December 17, 2016

Taxpayers subsidizing Walmart in billions for public assistance

Forbes - Walmart's low-wage workers cost U.S. taxpayers an estimated $6.2 billion in public assistance including food stamps, Medicaid and subsidized housing, according to a report.

Americans for Tax Fairness, a coalition of 400 national and state-level progressive groups, made this estimate using data from a 2013 study by Democratic Staff of the U.S. Committee on Education and the Workforce.

"The study estimated the cost to Wisconsin’s taxpayers of Walmart’s low wages and benefits, which often force workers to rely on various public assistance programs," reads the report, available in full here.

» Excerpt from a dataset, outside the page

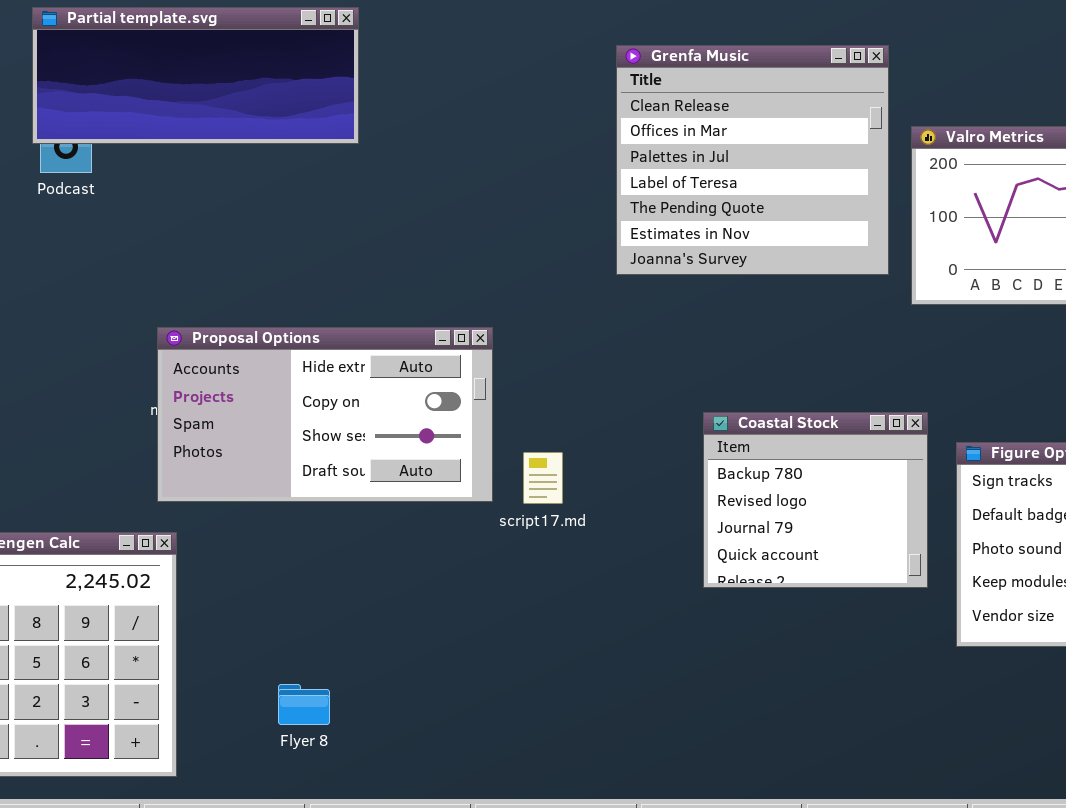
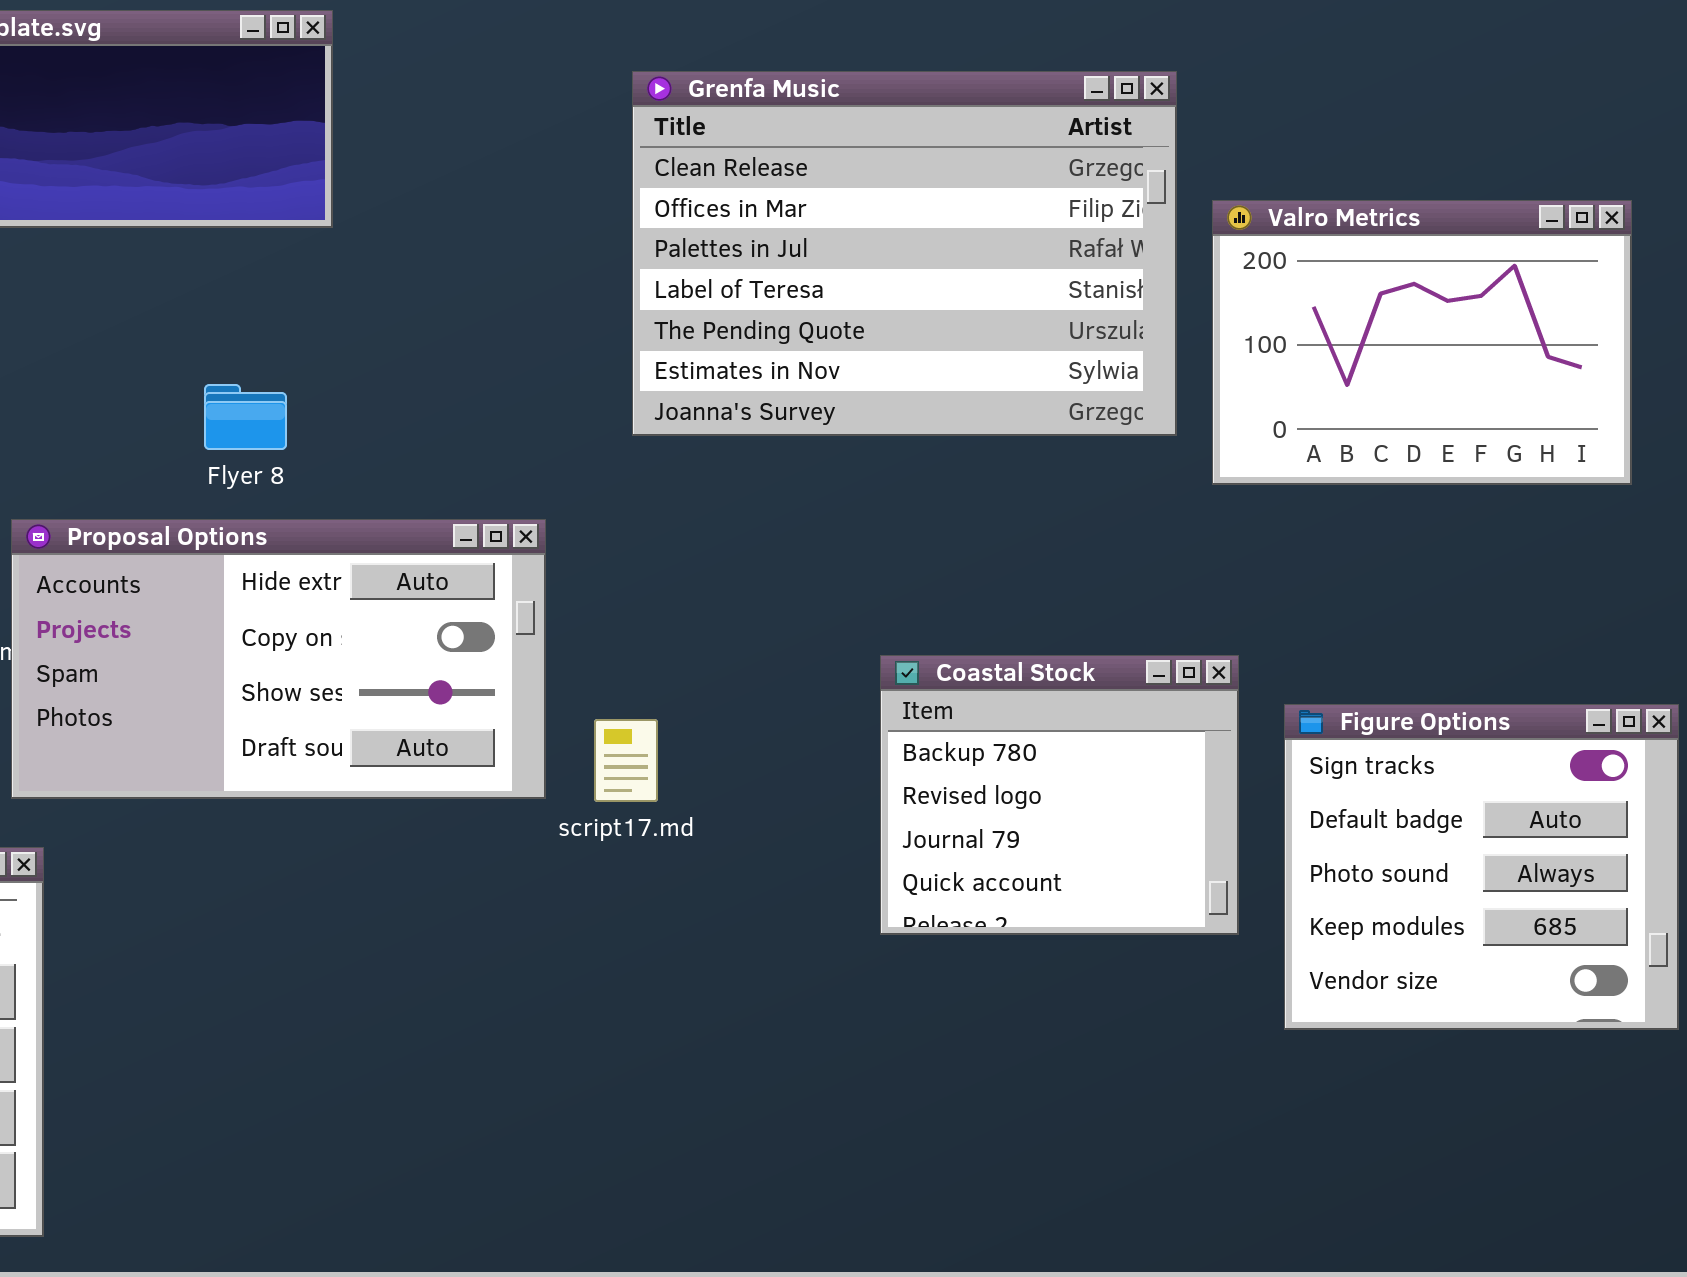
Grenfa Music: [616,45,889,275] -> [632,71,1177,436], resized
Flyer 8: [278,684,330,725] -> [204,384,287,450], moved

"It found that a single Walmart Supercenter cost taxpayers between $904,542 and $1.75 million per year, or between $3,015 and $5,815 on average for each of 300 workers."

Americans for Tax Fairness then took the mid-point of that range ($4,415) and multiplied it by Walmart’s approximately 1.4 million workers to come up with an estimate of the overall taxpayers' bill for the Bentonville, Ark.-based big box giant's staffers.

The report provides a state-by-state breakdown of these figures, as well as some context on the other side of the coin: Walmart's huge share of the nationwide SNAP, or food stamp, market.